YOUR SOLIN GENERATED RECIPE
Grilled Chicken Breast with Quinoa and Roasted Broccoli
Lemon-herb grilled chicken served over fluffy quinoa and oven-roasted broccoli florets with a touch of charred garlic.
INGREDIENTS
3.8 oz Chicken Breast
3/4 cup Cooked Quinoa
1.5 cups Broccoli Florets
1 tbsp Extra Virgin Olive Oil
1 tbsp Lemon Juice
1/2 tsp Garlic Powder
PREPARATION
Preheat your oven to 400°F and line a baking sheet with parchment paper.
Toss the broccoli florets with half of the olive oil, garlic powder, salt, and pepper on the baking sheet.

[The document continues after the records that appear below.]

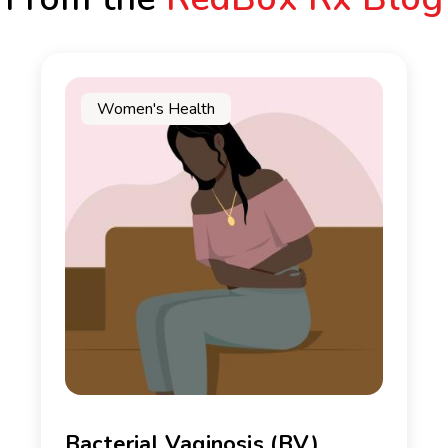
Women's Health
Bacterial Vaginosis (BV)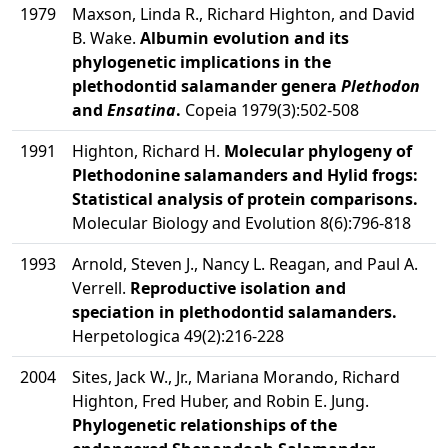
1979
Maxson, Linda R., Richard Highton, and David
B. Wake.
Albumin evolution and its
phylogenetic implications in the
plethodontid salamander genera
Plethodon
and
Ensatina
.
Copeia 1979(3):502-508
1991
Highton, Richard H.
Molecular phylogeny of
Plethodonine salamanders and Hylid frogs:
Statistical analysis of protein comparisons.
Molecular Biology and Evolution 8(6):796-818
1993
Arnold, Steven J., Nancy L. Reagan, and Paul A.
Verrell.
Reproductive isolation and
speciation in plethodontid salamanders.
Herpetologica 49(2):216-228
2004
Sites, Jack W., Jr., Mariana Morando, Richard
Highton, Fred Huber, and Robin E. Jung.
Phylogenetic relationships of the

Roast the broccoli for 15-20 minutes until the edges are tender and slightly charred.
While broccoli roasts, whisk the remaining olive oil with lemon juice and your favorite dried herbs in a small bowl.
Brush the chicken breast with the lemon-oil mixture and season with a pinch of salt.
Grill the chicken over medium-high heat for about 6-7 minutes per side until the internal temperature reaches 165°F.
Let the chicken rest for 5 minutes before slicing.
Serve the sliced chicken over the warm quinoa with the roasted broccoli on the side.